Enlightened Demon RCC. Something of an oddity, but discussed in the previous OCC sections, is the idea of reforming demons. Well, just like it says on the box, this is the RCC.
Magic Items of the Green Scarf Taoist Sect. Equipment and items that can bind demons, magic pearls imbuing special powers when used/consumed, magic scarves, magic weapons of various types and body armour. Now then, if someone could please point to me where it explains in any detail what the Green Scarf Taist Sect is all about….
The Geofront. Originally built as a feasibility project to test off-Earth colonization, the site is located in the Longgong Caverns. When the cataclysm came, they benefited from the latent mystical energy of the Yin Caverns. Over the centuries they have secretly observed and plotted limited actions with the aim to eventually overthrown the Yama Kings and free China. Their military, some itching to make a grand push for liberation from the Yama Kings, rivals that of the Coalition States or NGR. Really just another group of pre-Cataclysm humans that went underground and rode out the nastiness and are resurfaced now.
Geofront Military OCCS. A lot these are reworked CS classes, with some added rules for the purposes of the new Chi powers and other special rules presented herein.
Modifying Characters. In case a player had visions of porting a character class from China elsewhere, the impacts this would have, primarily on Chi and other powers, are explained herein. Long-story-short, most special powers dissipate once they leave China.

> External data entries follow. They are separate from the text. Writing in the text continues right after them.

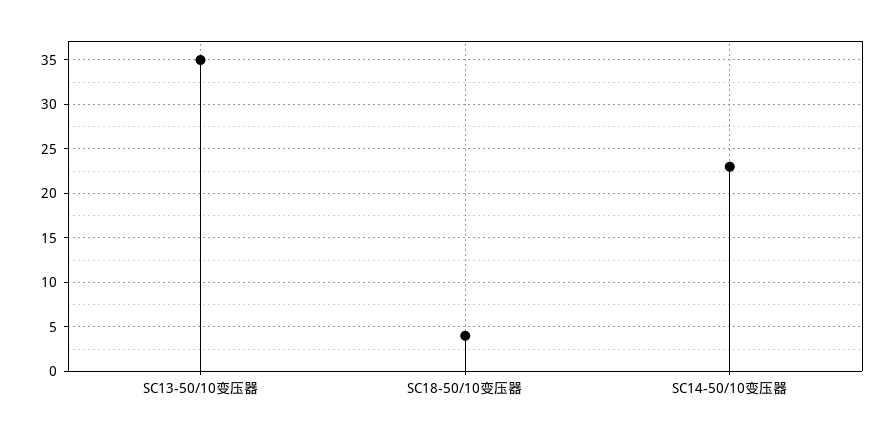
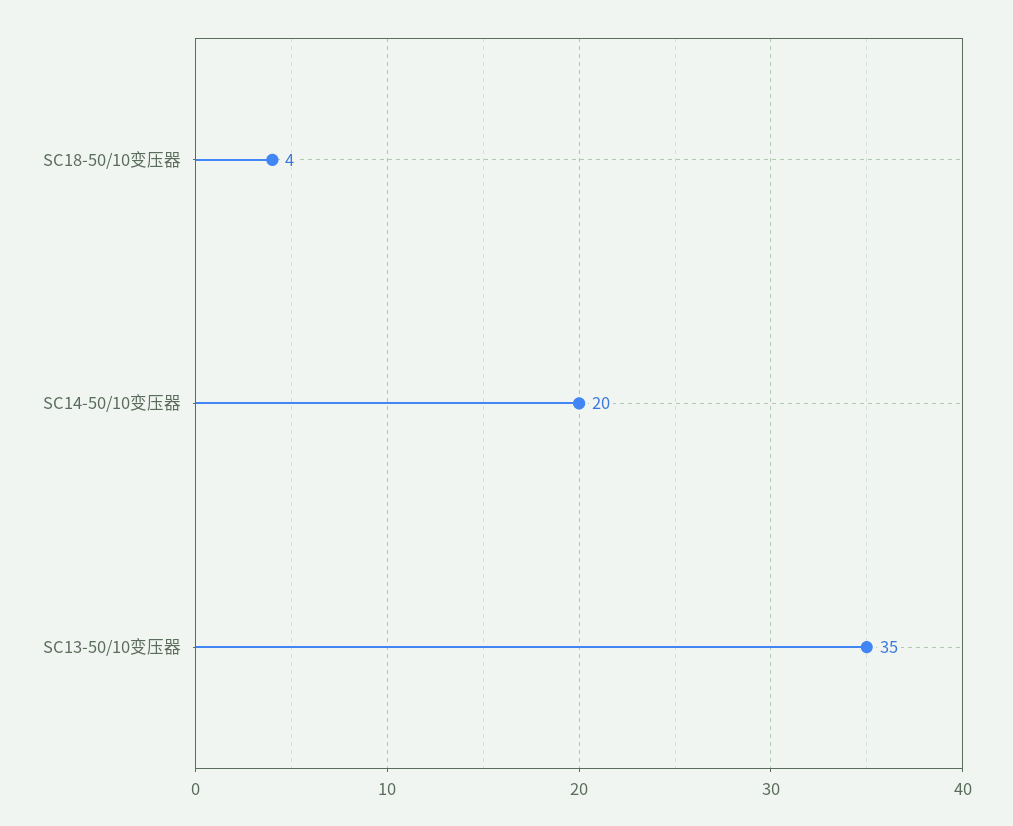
  {
    "SC13-50/10变压器": 35,
    "SC18-50/10变压器": 4,
-   "SC14-50/10变压器": 23
+   "SC14-50/10变压器": 20
  }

Vehicles and Equipment. Human tech, daemon weapons, armour and power armour, and other vehicles of note.
Current Assessment (5/10). The second of two books devoted to Rifts China, I had also given this a pass when it first came out. Unfortunately, just like China 1, my opinion of China 2 pretty much supports the initial decision. There are literally dozens of OCCs, many of which could have been cut (Geofront), and why nearly five pages were wasted listing skills eludes me to this day. There were a series of interesting Chinese-inspired OCCs (a whole lot of them!) with specific powers that I appreciated, but it never really presented me with the overarching conflict between the Jade Emperor and the Yama Kings; the Celestial Court knows the Yama Kings are mucking around, but no sense of what their plans are to counter them. I would have expected something more on the Jade Emperor, perhaps a series of NPCs and other resources to get a better idea of how this bit of Rifts Earth is dealing with the demonic infestations. Heck, it's in the title of the book, yet nothing really about any Celestial Court heroes... Then there is mention of the Green Scarf Taoist Sect, which lists some magic items, but no context on who they are, where they are located, intentions, leaders, how they are interacting with the Yama Kings, the list goes on. Five pages of skills and a couple of OCCs could have easily provided room for these oversights. Admittedly, I’m not a huge fan of martial arts for the sake of “adding more Kung-fu” to make it cool, so the copious styles and whatnot didn’t really catch my attention; your milage may vary. That said, as was the case with China 1, the information is well presented and gave me a good sense of the setting, just not the world building I had hoped. The artwork throughout is decent and supports the theme. Is there enough here for a GM and/or player to sink their teeth into? Sure, but I found from a world building perspective and with the questionable inclusions of filler text, there were several missed opportunities. For those keen on the setting, this will likely give you what you want. For myself, both this and its predecessors would be hard passes for me; still (marginally) better than England and Africa.